Building It The Right Way While Airbyte and ClickHouse share a lot of similarities in their flexible approach to data ingestion and configuration, seamlessly integrating the two technologies presented some challenges in mapping concepts between the two domains. While there are 15 different Airbyte types there are roughly twice as many types in ClickHouse and many of those types have subvariants dictating their precision (e.g. U8, U16, U32, etc.) With such an imbalance, we were forced into the messy business of choosing some one-size-fits all precisions for our numericals and having configurable JSON support—folks on older ClickHouse instances that don’t support JSON can opt to store Airbyte Objects as Strings. Through a short beta process we landed on some reasonable values for most workflows and are able to expose more configuration options around mapping between the two domains if the need arises.
With the new v2 ClickHouse client, we were able to choose from 70+ input encodings, which presents a challenge in itself. Thankfully there is an excellent blog post precisely benchmarking the various options and we were able to settle upon a fast and ergonomic binary format (RowBinary ) with the default z4 compression.
When in the business of moving data, it is a breath of fresh air to see data-driven literature from the database devs themselves about how to best load data into their systems. As a cherry on top, their benchmark suite provided the examples we needed to build the first POC.
At Airbyte, we provide the ability to “dedupe” records in the destination data store—we are deliberately opaque on how we accomplish this as it is very destination specific. With such a necessarily vague feature, one of our guiding principles is to implement it in such a way an avid user of the destination database would expect it to be implemented—we want to avoid some worst-for-everyone compromise that only mostly works across all destinations.

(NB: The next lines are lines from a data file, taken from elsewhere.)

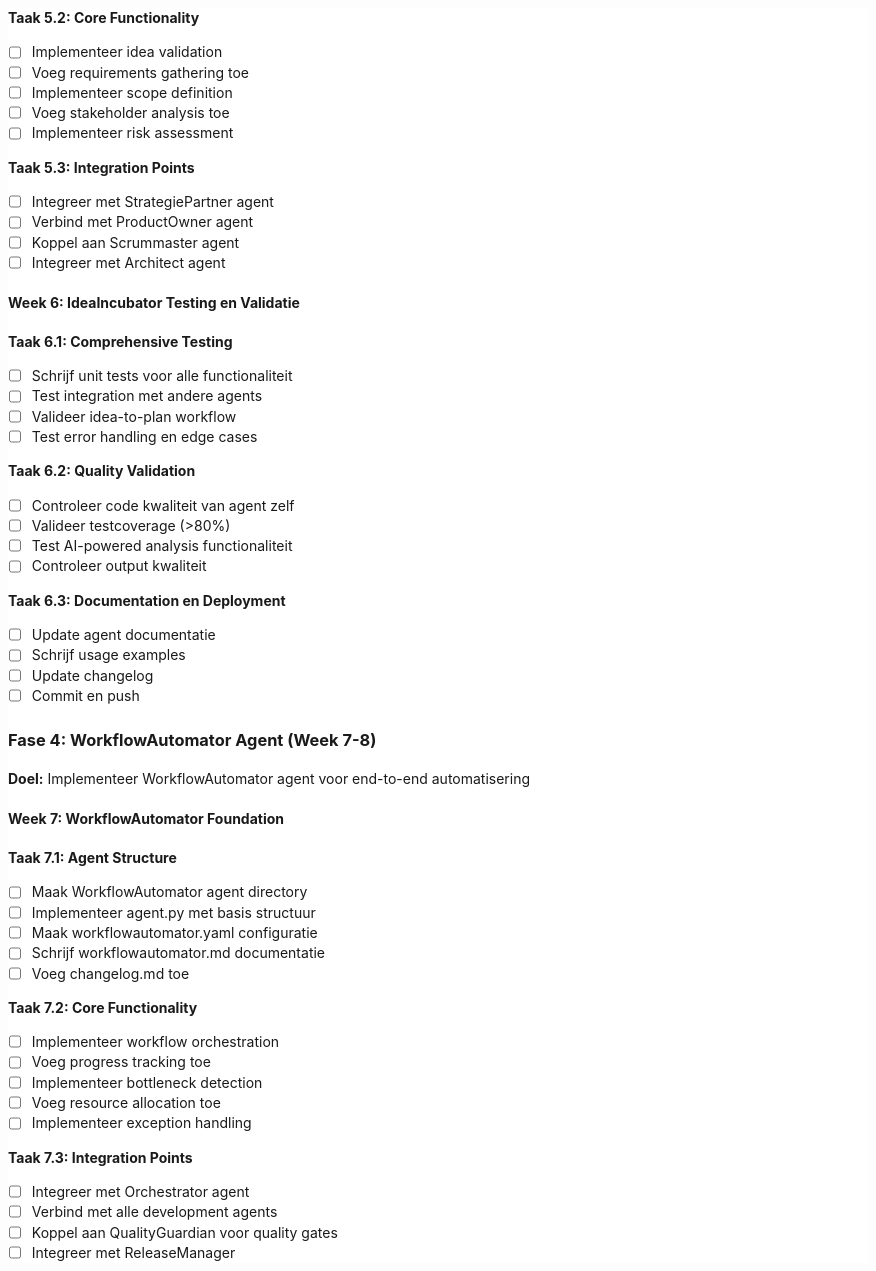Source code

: **Taak 5.2: Core Functionality**
- [ ] Implementeer idea validation
- [ ] Voeg requirements gathering toe
- [ ] Implementeer scope definition
- [ ] Voeg stakeholder analysis toe
- [ ] Implementeer risk assessment

**Taak 5.3: Integration Points**
- [ ] Integreer met StrategiePartner agent
- [ ] Verbind met ProductOwner agent
- [ ] Koppel aan Scrummaster agent
- [ ] Integreer met Architect agent

#### Week 6: IdeaIncubator Testing en Validatie
**Taak 6.1: Comprehensive Testing**
- [ ] Schrijf unit tests voor alle functionaliteit
- [ ] Test integration met andere agents
- [ ] Valideer idea-to-plan workflow
- [ ] Test error handling en edge cases

**Taak 6.2: Quality Validation**
- [ ] Controleer code kwaliteit van agent zelf
- [ ] Valideer testcoverage (>80%)
- [ ] Test AI-powered analysis functionaliteit
- [ ] Controleer output kwaliteit

**Taak 6.3: Documentation en Deployment**
- [ ] Update agent documentatie
- [ ] Schrijf usage examples
- [ ] Update changelog
- [ ] Commit en push

### Fase 4: WorkflowAutomator Agent (Week 7-8)
**Doel:** Implementeer WorkflowAutomator agent voor end-to-end automatisering

#### Week 7: WorkflowAutomator Foundation
**Taak 7.1: Agent Structure**
- [ ] Maak WorkflowAutomator agent directory
- [ ] Implementeer agent.py met basis structuur
- [ ] Maak workflowautomator.yaml configuratie
- [ ] Schrijf workflowautomator.md documentatie
- [ ] Voeg changelog.md toe

**Taak 7.2: Core Functionality**
- [ ] Implementeer workflow orchestration
- [ ] Voeg progress tracking toe
- [ ] Implementeer bottleneck detection
- [ ] Voeg resource allocation toe
- [ ] Implementeer exception handling

**Taak 7.3: Integration Points**
- [ ] Integreer met Orchestrator agent
- [ ] Verbind met alle development agents
- [ ] Koppel aan QualityGuardian voor quality gates
- [ ] Integreer met ReleaseManager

Thankfully for ClickHouse this was a fairly straightforward task. ClickHouse out-of-the-box provides several “TableEngine(s)” which will perform a compaction-like background consolidation of rows for the sorting key (or product of keys) specified in the table definition—i.e. It dedupes data in the background while ingesting. While there are a few engine options, the ReplacingMergeTree engine best matches the “dedupe” feature we provide to our customers. Being able to use this option more or less allows us to focus on other features like schema change logic (detecting changing table structure and data type across syncs) and leave the deduping to ClickHouse.

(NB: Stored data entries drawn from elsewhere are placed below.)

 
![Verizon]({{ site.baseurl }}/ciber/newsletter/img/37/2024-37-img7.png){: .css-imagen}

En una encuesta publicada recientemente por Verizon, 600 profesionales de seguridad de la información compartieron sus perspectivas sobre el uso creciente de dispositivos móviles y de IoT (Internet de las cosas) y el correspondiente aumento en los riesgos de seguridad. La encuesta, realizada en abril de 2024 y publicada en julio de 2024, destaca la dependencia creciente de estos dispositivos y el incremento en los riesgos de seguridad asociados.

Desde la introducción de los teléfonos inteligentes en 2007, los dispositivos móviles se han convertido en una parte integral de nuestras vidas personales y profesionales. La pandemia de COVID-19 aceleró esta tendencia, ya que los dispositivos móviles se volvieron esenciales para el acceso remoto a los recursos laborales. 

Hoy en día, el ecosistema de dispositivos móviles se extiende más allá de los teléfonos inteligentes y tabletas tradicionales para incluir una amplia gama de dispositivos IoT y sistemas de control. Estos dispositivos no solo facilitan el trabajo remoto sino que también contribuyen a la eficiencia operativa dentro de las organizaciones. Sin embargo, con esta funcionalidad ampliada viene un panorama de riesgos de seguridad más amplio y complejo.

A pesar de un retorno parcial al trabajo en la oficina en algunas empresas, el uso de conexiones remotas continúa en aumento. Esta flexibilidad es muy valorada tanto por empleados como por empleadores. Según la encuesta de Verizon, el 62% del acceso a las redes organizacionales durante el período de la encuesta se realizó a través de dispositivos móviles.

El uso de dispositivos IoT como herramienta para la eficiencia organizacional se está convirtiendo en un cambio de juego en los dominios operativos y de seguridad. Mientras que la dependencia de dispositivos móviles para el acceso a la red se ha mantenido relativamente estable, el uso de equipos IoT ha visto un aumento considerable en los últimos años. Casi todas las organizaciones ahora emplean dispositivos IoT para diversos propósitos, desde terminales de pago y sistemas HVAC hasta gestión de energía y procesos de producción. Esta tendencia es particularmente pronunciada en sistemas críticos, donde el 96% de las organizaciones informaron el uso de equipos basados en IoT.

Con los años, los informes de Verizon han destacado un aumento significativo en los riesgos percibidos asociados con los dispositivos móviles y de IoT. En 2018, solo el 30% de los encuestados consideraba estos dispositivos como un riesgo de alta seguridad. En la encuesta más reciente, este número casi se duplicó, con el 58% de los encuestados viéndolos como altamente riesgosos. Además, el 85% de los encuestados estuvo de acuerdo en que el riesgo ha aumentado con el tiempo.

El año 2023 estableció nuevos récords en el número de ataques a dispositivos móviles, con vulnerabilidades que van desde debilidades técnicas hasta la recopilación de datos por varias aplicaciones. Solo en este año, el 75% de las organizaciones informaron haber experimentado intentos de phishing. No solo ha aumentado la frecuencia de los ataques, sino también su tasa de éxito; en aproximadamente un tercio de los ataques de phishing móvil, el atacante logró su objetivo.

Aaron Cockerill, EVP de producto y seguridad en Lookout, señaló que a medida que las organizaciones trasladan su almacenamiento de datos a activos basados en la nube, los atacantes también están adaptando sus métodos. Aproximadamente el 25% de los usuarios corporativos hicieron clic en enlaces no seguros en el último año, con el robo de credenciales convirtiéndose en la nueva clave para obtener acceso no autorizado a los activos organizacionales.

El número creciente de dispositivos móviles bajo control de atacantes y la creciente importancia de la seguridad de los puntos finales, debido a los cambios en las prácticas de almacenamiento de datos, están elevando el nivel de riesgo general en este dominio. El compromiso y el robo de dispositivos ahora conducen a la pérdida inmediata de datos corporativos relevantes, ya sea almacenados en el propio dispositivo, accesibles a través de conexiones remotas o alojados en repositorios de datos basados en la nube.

Technical Tradeoffs & What’s Next This release wasn’t just about building a connector, it was about laying a foundation. We made informed tradeoffs around performance and flexibility, leaned into the table engine’s strengths, and exposed the right parameters to support today’s data pipelines.
We’ll be adding features for ClickHouse continuously. The good news is: we’ve built a solid base. It only gets better from here. In building the connector, we made informed tradeoffs around performance and flexibility, allowing for improved speed, scale and loading of data into Clickhouse.
There are a few limitations with the new Airbyte connector for Clickhouse:
When you configure your Airbyte sync to load data in 'Dedupe' mode, the primary key and sorting key in Clickhouse are set to the primary key for the corresponding stream in Airbyte. You are unable to pass a sorting key to ClickHouse that is different than the primary key being used to dedupe data. When you configure your Airbyte sync to load data in 'Append' mode, the primary key and sorting key will not be set in Clickhouse. To set the sorting key in your Clickhouse table on data replicated from Airbyte, you will need to create a view on top of the table loaded by Airbyte. Airbyte does not support replicating data into tables with partition keys. Just the Beginning Compared to the original marketplace connector, the certified connector comes with improved loading performance, Airbyte support, and will feature continuous updates. As such, we are deprecating the original marketplace connector and encourage all users to upgrade to the new certified connector.
Clickhouse is here to stay as one of the leading modern data warehouses with unparalleled flexibility. Our job was to give it a connector in line with Clickhouse’s high bar for quality. Now, with a fully supported, production-ready destination, they can go further. And so can you.